What to do. Please set down, word for word, the entries from the line with "At which category" up to and including the line with "At how many", leaving the pictures out.

#### Provided material ####

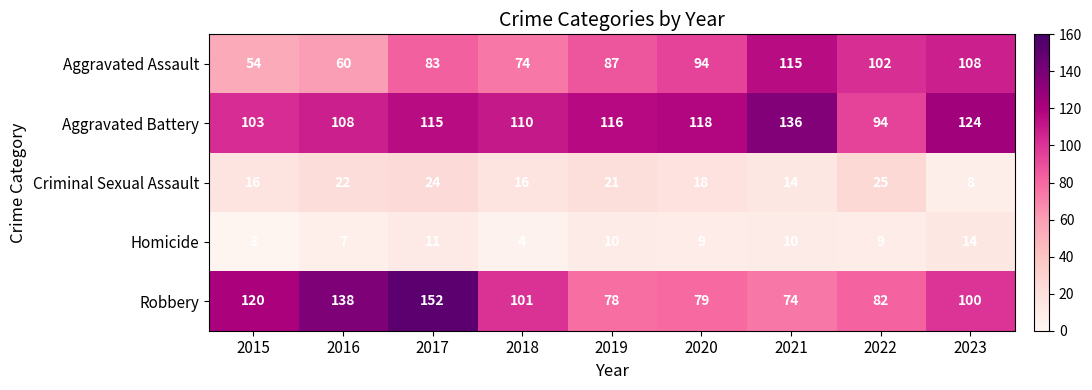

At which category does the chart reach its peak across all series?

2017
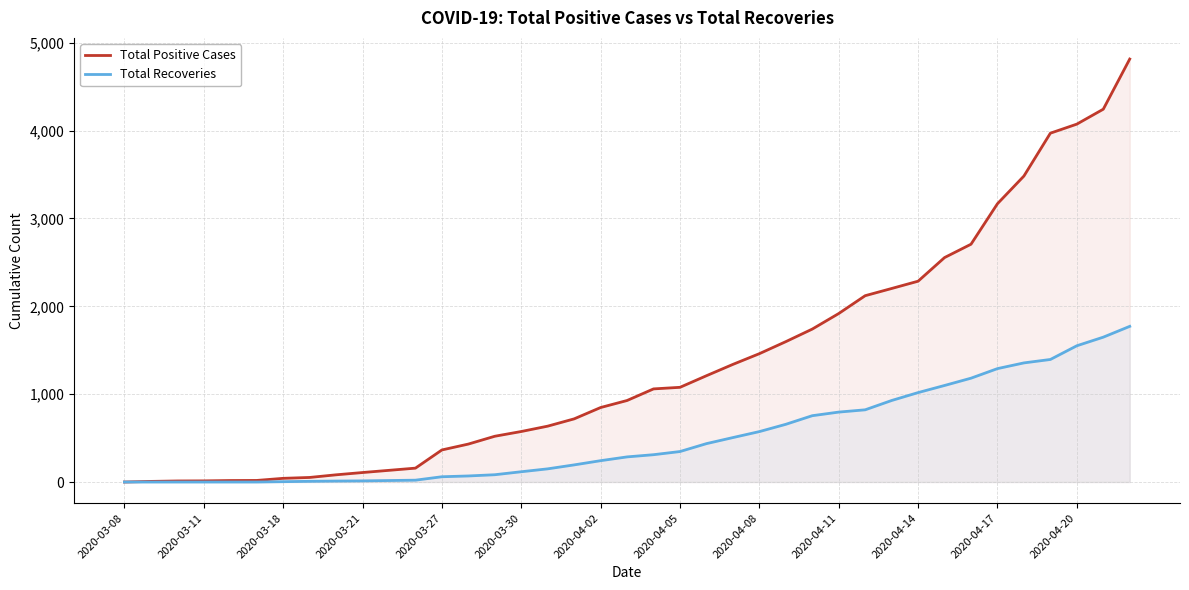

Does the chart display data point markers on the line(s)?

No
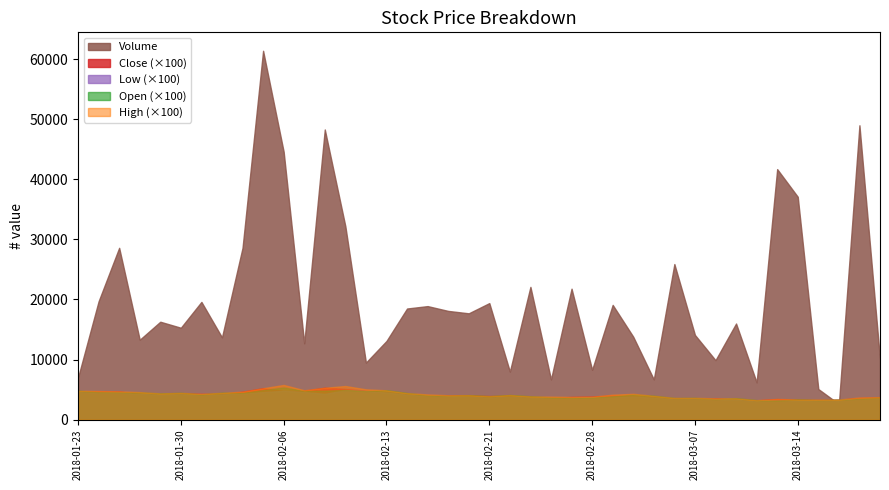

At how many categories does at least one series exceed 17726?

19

####
#### Provided material ####

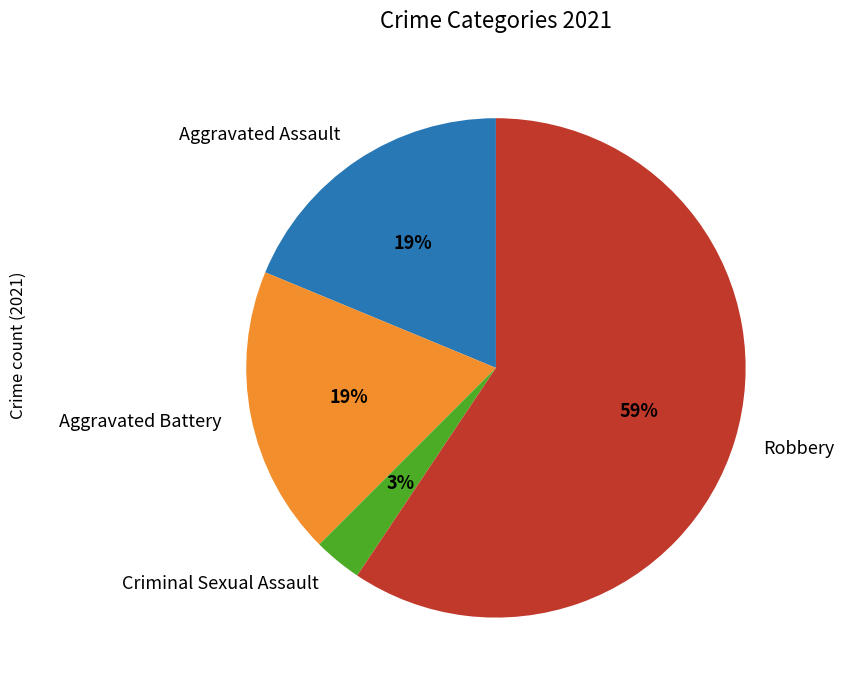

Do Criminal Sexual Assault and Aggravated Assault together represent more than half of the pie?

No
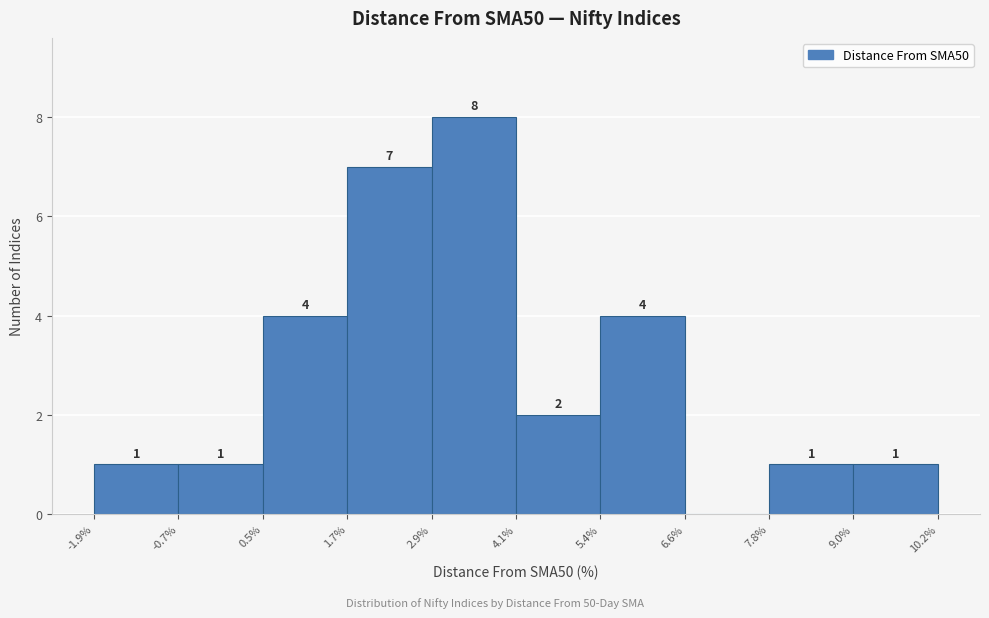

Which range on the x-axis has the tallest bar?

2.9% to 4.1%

####

Result of the exercise.
At which category does the chart reach its peak across all series?

2017

Does the chart display data point markers on the line(s)?

No

At how many categories does at least one series exceed 17726?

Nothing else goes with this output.